Exercise 3 — Multi-state systems

#![allow(unused)]
fn main() {
drive_hunger(&hungry, &id_to_slot, &mut energy, dt);
drive_sleep(&sleepy, &id_to_slot, &mut energy, dt);
drive_death(&dead, &id_to_slot, &mut energy, dt);
}

Three EBP systems, each iterating its own table. Each is bandwidth-bound by the active count, not by the population. The single-filtered-loop alternative looks like:

#![allow(unused)]
fn main() {
for slot in 0..1_000_000 {
    if is_hungry[slot] { /* hunger work */ }
    else if is_sleepy[slot] { /* sleep work */ }
    else if is_dead[slot] { /* dead work */ }
}
}

— and walks 1M rows × 3 flag checks per row × cache-bandwidth cost. Three EBP systems combined are typically 5-20× cheaper than the single filtered version, depending on sparsity.

Exercise 4 — The branch you do not write

The filtered version’s inner loop generates roughly:

mov   al, [is_hungry + slot]
test  al, al
je    .skip
; ... work ...
.skip:

The EBP version’s inner loop has no je for membership; the dispatch is the iteration.
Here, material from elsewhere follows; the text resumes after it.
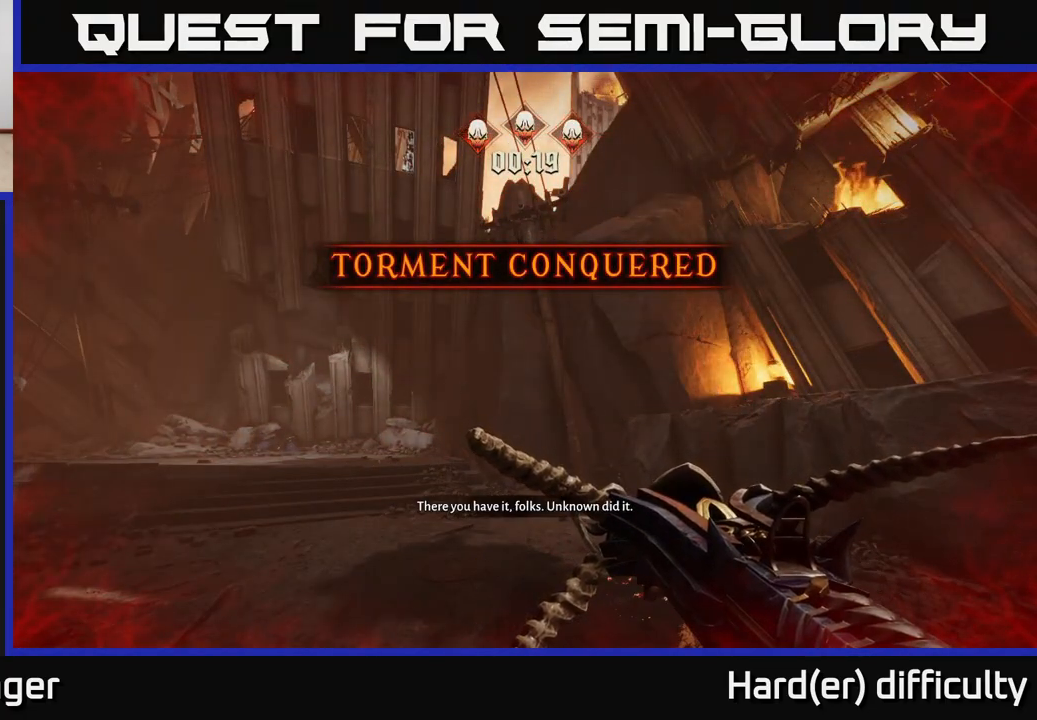
{"buttons": [], "left_stick": "center", "right_stick": "center", "events": [[250, "left_stick", "center"]]}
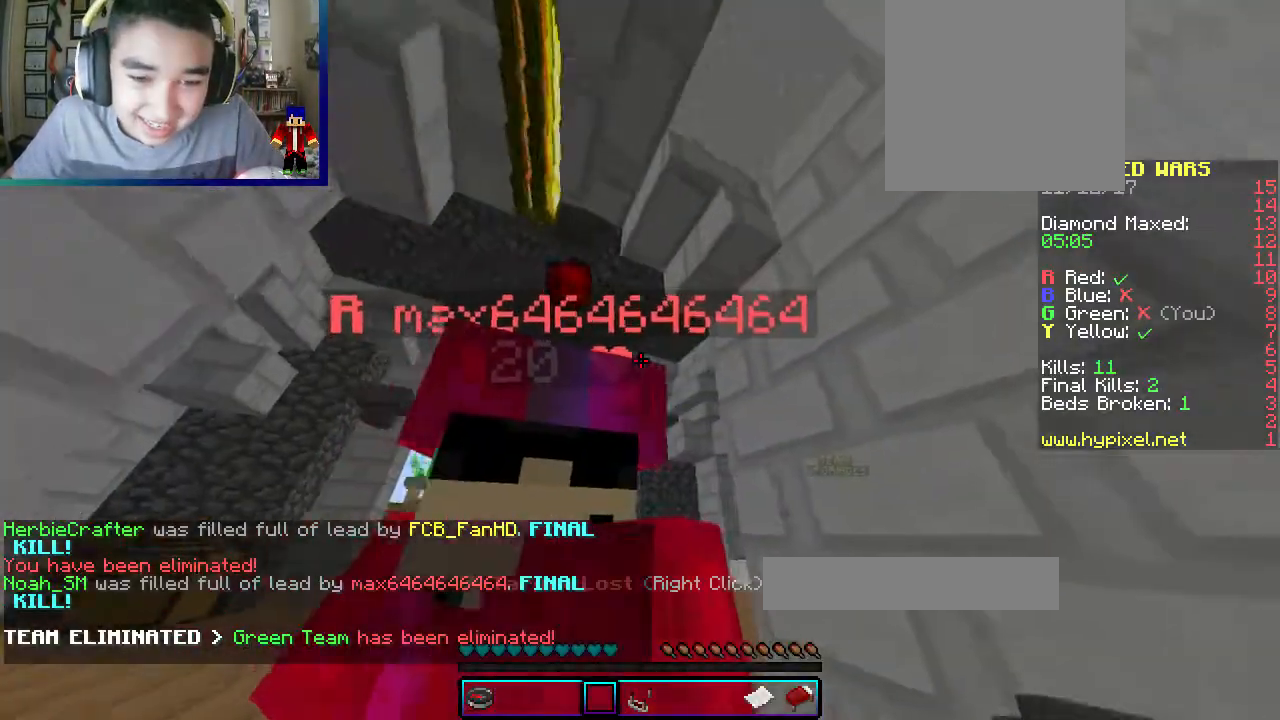
Gameplay with keyboard and mouse; each line is a JSON object with the keys and mouse buttons held at the frame after it. "events" lists presses ("down") and releases ("up") of "a", "d", "s", "w", "mouse_left" and "mouse_right" between this image and that frame as [ms after this image, input, new state], when the widget could be followed in between. "mouse_left", "mouse_right" = the "left", "right" buttons of the "mouse" list. No other keys are recorded. Fast repeated clicks can show as one long hold. Mouse movement is not recorded.
{"keys": [], "mouse": [], "events": [[350, "s", "up"]]}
Freed from the branch, the compiler can usually emit SIMD over hungry’s u32 slots and over the id_to_slot mapping in parallel.

Exercise 5 — &[T] slices

#![allow(unused)]
fn main() {
fn drive_hunger(
    hungry: &[u32],            // <- slice, not Vec
    id_to_slot: &[u32],
    energy: &mut [f32],
    dt: f32,
) { /* ... */ }
}

The function takes the minimal data it needs. The caller passes &world.hungry and the autoderef does the rest. This is the usual shape for systems and integrates cleanly with the parallel scheduling described in §31.

Exercise 6 — The naive bug

#![allow(unused)]
fn main() {
// BUG: do not do this.
for &id in hungry.iter() {
    if /* some condition */ {
        hungry.push(/* a new id */); // mutating while iterating
    }
}
}

Rust’s borrow checker actually catches this one — hungry.iter() holds a & reference; hungry.push needs &mut. The code does not compile. The lesson is that the data-oriented discipline (deferred cleanup, §22) is what Rust’s borrow checker enforces structurally. Push to a side table; apply at tick boundary.